While these judicial extensions of constitutional rights are, by and large, welcome, some decisions are problematical. The Oposa decision, for example, upheld a constitutional “right to a balanced and healthful ecology” as well as the standing of unborn generations “based on the concept of intergenerational responsibility.” Tecson v. Glaxo Wellcome Philippines Inc recognized a constitutional “right to reasonable returns on investments and to expansion and growth.” Other constitutional provisions have been interpreted to authorize the prohibition of monopolies that are against the public interest and a “Filipino First Policy” that allowed a Filipino bidder to match the offer of a foreign company. (Tan)

The extensiveness of these definitions of rights opens the Court to future controversy. How does one determine legally the interests of “unborn generations”? Even more problematical is the Court’s foray into private contracts. Providing judicial standing to a “Filipino First Policy” prohibiting monopolies without legislative definitions of what constitutes monopoly, and most difficult, the “right to reasonable returns on investments and to expansion and growth” are judicial formulations that are extremely difficult to implement in actual cases. This extension of judicial review into the economic sphere makes it difficult to fulfill a condition of our participation in a globalized international economy, the sanctity of contracts, and the stability and reliability of rules governing economic life.

*Information provided:*
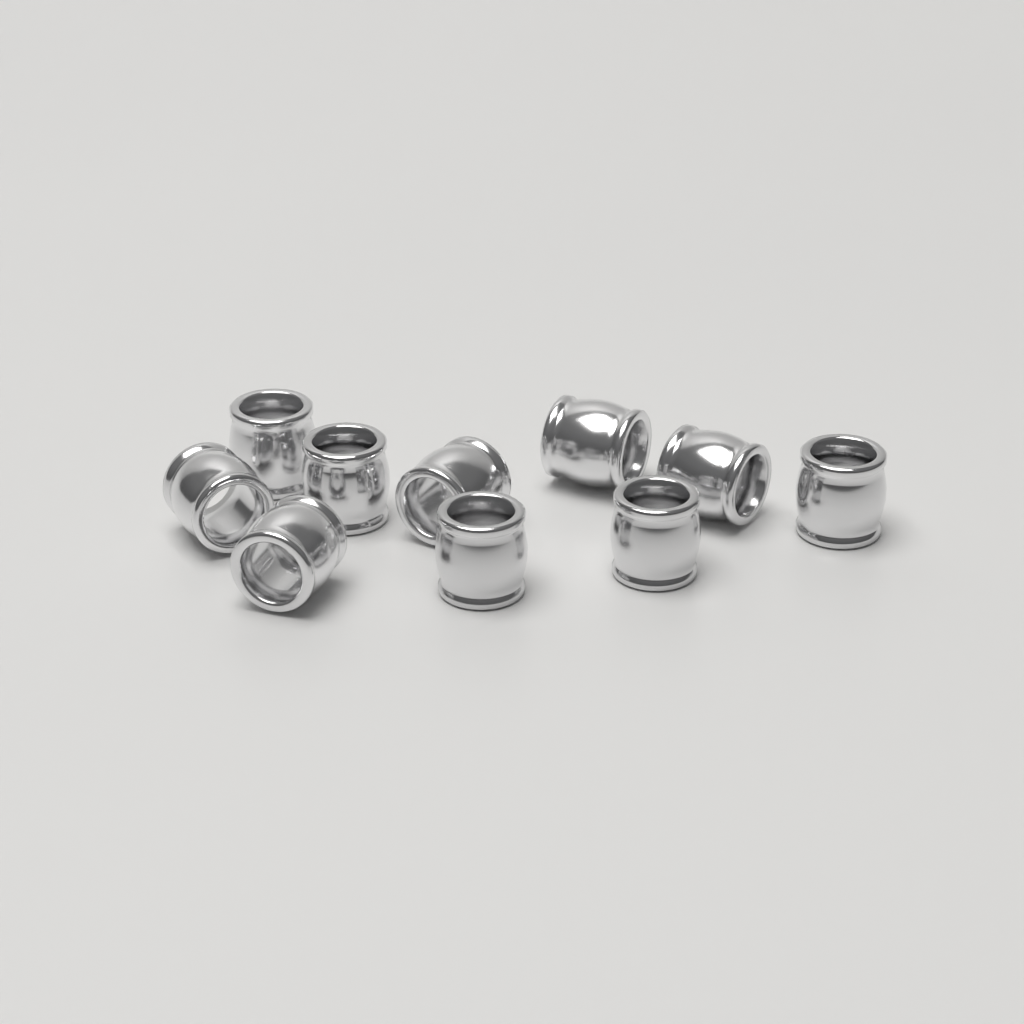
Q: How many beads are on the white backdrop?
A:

*Instruction 1:* Please condense the paragraph beginning "The extensiveness of these definitions" from the passage on judicial extensions of constitutional rights into a short bulleted list that keeps its main facts.
*Instruction 2:* Pick up the passage on judicial extensions of constitutional rights after its final sentence and continue it.

*Expected answer 1:*
- The broad definitions of rights expose the Court to future controversy.
- It is unclear how the interests of "unborn generations" can be determined legally.
- The Court's move into private contracts is even more problematic.
- Giving judicial standing to a "Filipino First Policy," prohibiting monopolies without legislative definitions of monopoly, and recognizing a "right to reasonable returns on investments and to expansion and growth" are formulations that are very hard to apply in actual cases.
- Extending judicial review into the economic sphere makes it hard to meet a condition of taking part in a globalized economy: the sanctity of contracts and stable, reliable rules for economic life.

*Expected answer 2:*
Judicial review is not a black and white issue even if in its current manifestation in the DAP case it generates a lot of strong opinions. When they introduced limits on Executive power and extended that of the judiciary, the framers of the 1987 Constitution had good intentions based on lessons from the martial law period. But good intentions sometimes result in unwelcome outcomes; reforms can generate unintended consequences. The challenge today, 27 years after the drafting of the 1987 Constitution, is to achieve synthesis. 

As things stand, the only obstacle that stands in the way of what the President calls “judicial overreach” is “judicial self-restraint.” In almost 3 decades, there has been precious little of that. The boundaries of “self-restraint” have been breached to advance social and political rights but also sectarian political interests. To identify institutional tools for assisting “self-restraint,” we have to start with the recognition that the justices of the Court are political.  

SC justices are real people, subject to the same drives and temptations as the rest of us. It was Justice Brion, in a decision on the recent Ong case who said: “…we all know that bribery is happening in our midst. The media hints at it; law practitioners talk about it and do not even do so in whispers; clients accept it as a fact of litigation and readily accept their counsels’ claim for extra expense – ‘para kay judge or para kay fiscal (for the judge or for the fiscal).” 

We cannot rely on the “self-restraint” of justices. Whether it was to provide legal cover for the Marcos dictatorship or to prevent GMA from being made accountable for her many crimes, the Court has ruled in service to partisan political interests. The whole point of “checks and balances” is to locate the boundaries of each branch’s action where the action of another branch begins. In the current set-up, there is no “check” on the action of the Court. “Balance” cannot be achieved without conflict.

Because the problems begin with legal construction in the 1987 Constitution, the Constitution at some point has to be amended, a task for lawyers. But legal theory has to begin with a few basic political facts:

  • Court justices are not elected, once appointed they cannot be removed except through impeachment or retirement at age 70. They cannot, in other words, be made accountable for their decisions.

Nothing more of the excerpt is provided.